**WHAT THE EXERCISE ASKS**. In the entries below, every line with the string "レターパックライト" is to be reported.

**Dataset entries**.
• • • • •

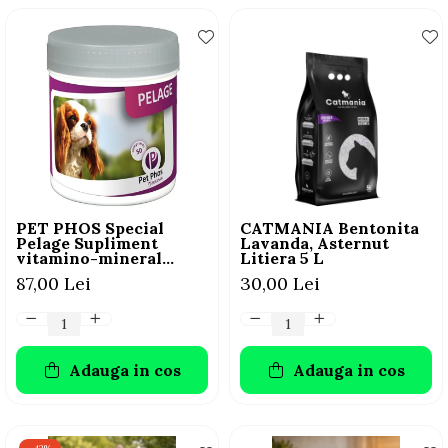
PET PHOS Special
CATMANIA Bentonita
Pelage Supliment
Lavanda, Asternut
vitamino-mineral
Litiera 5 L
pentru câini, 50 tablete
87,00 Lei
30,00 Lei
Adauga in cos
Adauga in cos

• • • • •

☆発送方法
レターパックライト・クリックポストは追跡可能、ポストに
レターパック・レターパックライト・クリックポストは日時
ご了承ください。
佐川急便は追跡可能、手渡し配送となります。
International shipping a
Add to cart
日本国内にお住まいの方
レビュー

• • • • •

**ANSWER SPACE**.
レターパックライト・クリックポストは追跡可能、ポストに
レターパック・レターパックライト・クリックポストは日時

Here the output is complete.